**Aufgabenstellung A:** Übersetzen Sie den folgenden Satz aus dem Textauszug zum Sondervermögen ins Englische: „Mit dem Sondervermögen senden wir eine klare Botschaft an Freunde und Verbündete“, erklärte Scholz.
**Aufgabenstellung B:** Wo sollen laut dem Textauszug zum Sondervermögen die notwendigen Schritte beraten werden?
**Aufgabenstellung C:** Erklären Sie anhand des Textauszugs zum Sondervermögen, weshalb die Verteidigungssysteme und Investitionen europäisch enger koordiniert werden sollen.

Gleichzeitig geht es um die Stärkung Deutschlands innerhalb der Nato und die Militarisierung Europas unter deutscher Führung. „Mit dem Sondervermögen senden wir eine klare Botschaft an Freunde und Verbündete“, erklärte Scholz. Als „bevölkerungsreichste und wirtschaftsstärkste Nation Europas“ meine es Deutschland „ernst, wenn wir von Beistandspflicht und kollektiver Verteidigung reden“.

In Zukunft müssten auch „unsere Verteidigungssysteme und unsere Investitionen … europäisch enger koordiniert und besser aufeinander abgestimmt werden.“ Es gehe „um mehr Effizienz und mehr Komplementarität“, darum, „die europäische Verteidigungsindustrie enger zu verzahnen“ und damit „einen großen Schritt Richtung Zukunft zu gehen zu einer gemeinsamen europäischen Verteidigung“. Über „die notwendigen Schritte“ werde man beim EU-Sondergipfel Ende des Monats beraten.

Die Kriegs- und Großmachtpläne, die auch darauf abzielen, Deutschland gegenüber den USA und China zu stärken, werden von allen Bundestagsparteien unterstützt. In der Debatte überboten sich Sprecher aller Fraktionen mit Forderungen nach mehr Waffenlieferungen für die Ukraine, einem härteren Wirtschaftskrieg gegen Russland und einer aggressiveren deutschen Aufrüstung.

**Angezeigte Daten:**
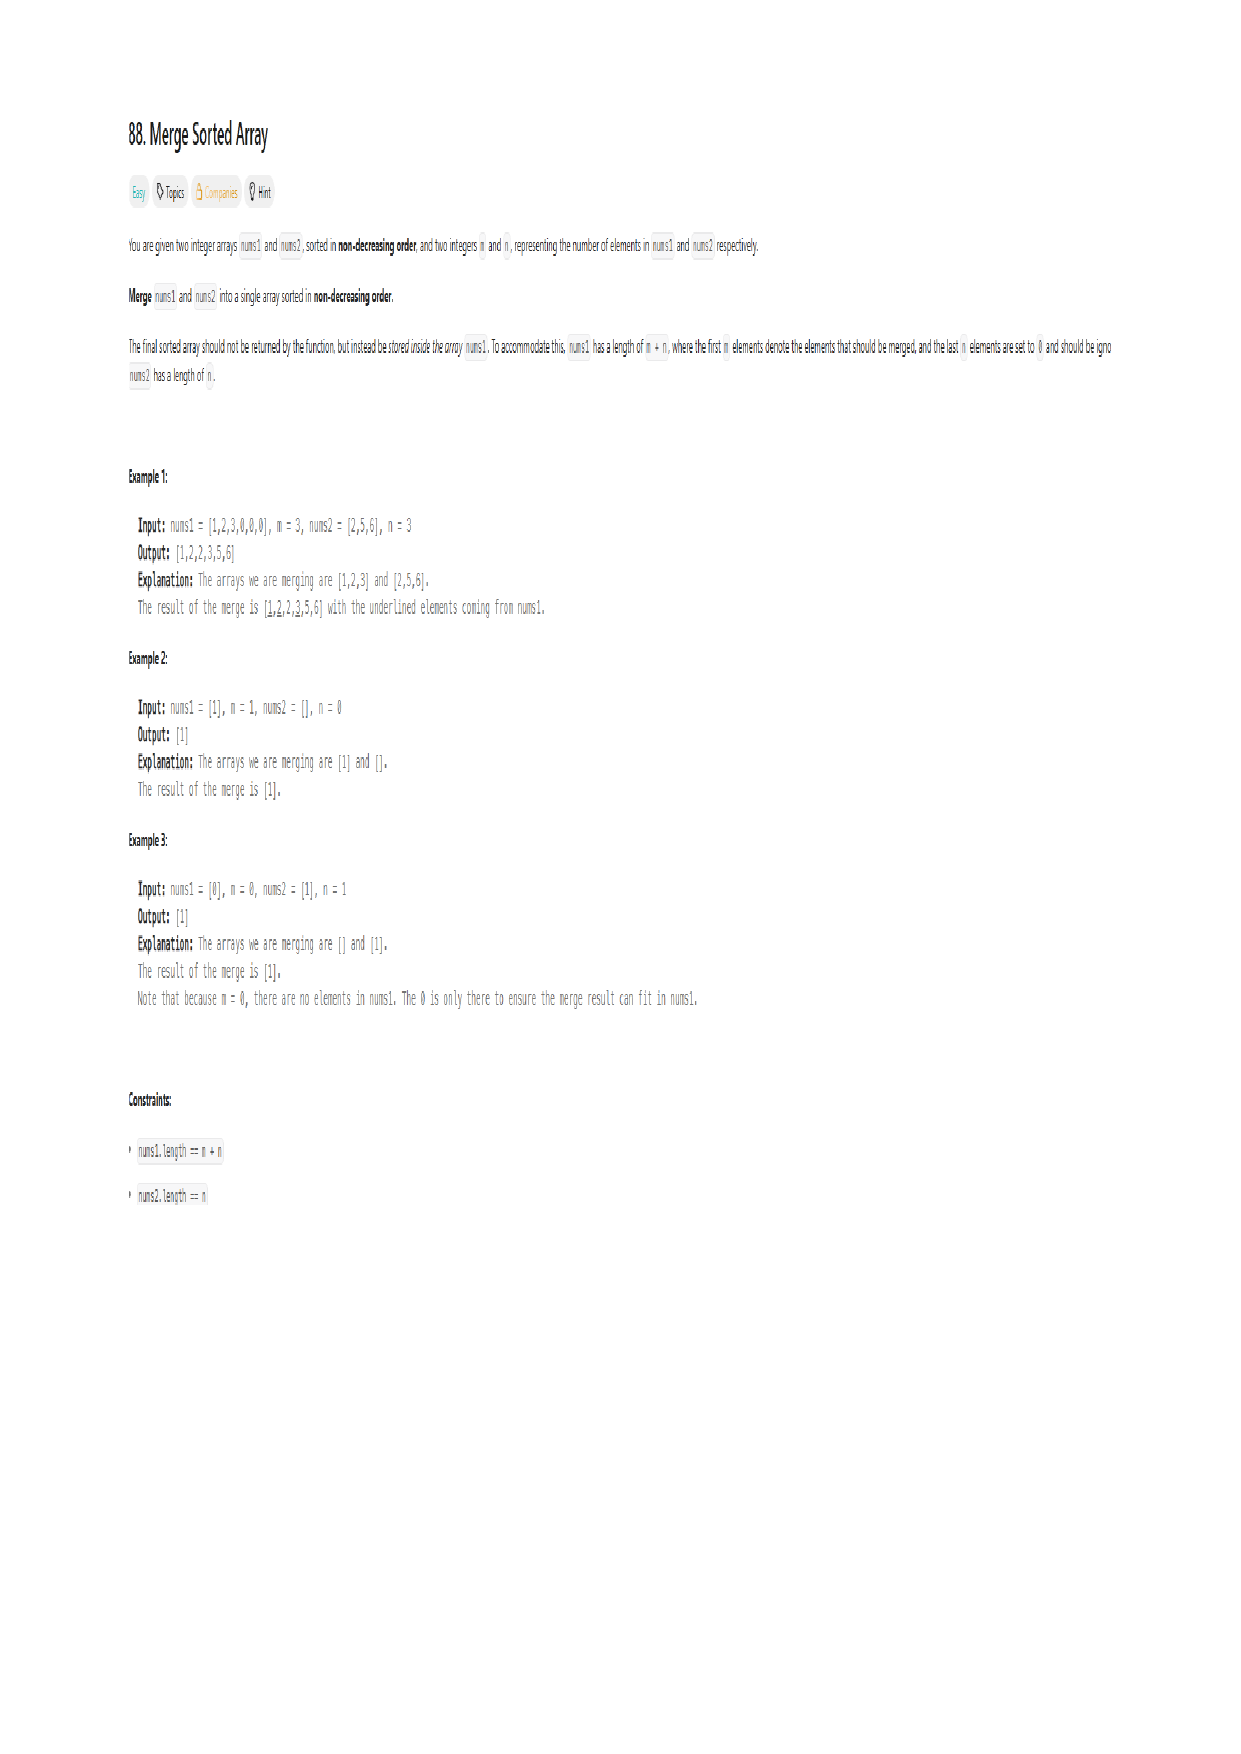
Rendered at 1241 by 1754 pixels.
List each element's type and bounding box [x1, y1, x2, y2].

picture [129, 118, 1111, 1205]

**Richtiges Ergebnis A:** "With the special fund, we are sending a clear message to friends and allies," Scholz declared.

**Richtiges Ergebnis B:** Beim EU-Sondergipfel Ende des Monats.

**Richtiges Ergebnis C:** Es soll mehr Effizienz und mehr Komplementarität erreicht werden. Außerdem soll die europäische Verteidigungsindustrie enger verzahnt werden, um einen großen Schritt in Richtung einer gemeinsamen europäischen Verteidigung zu gehen.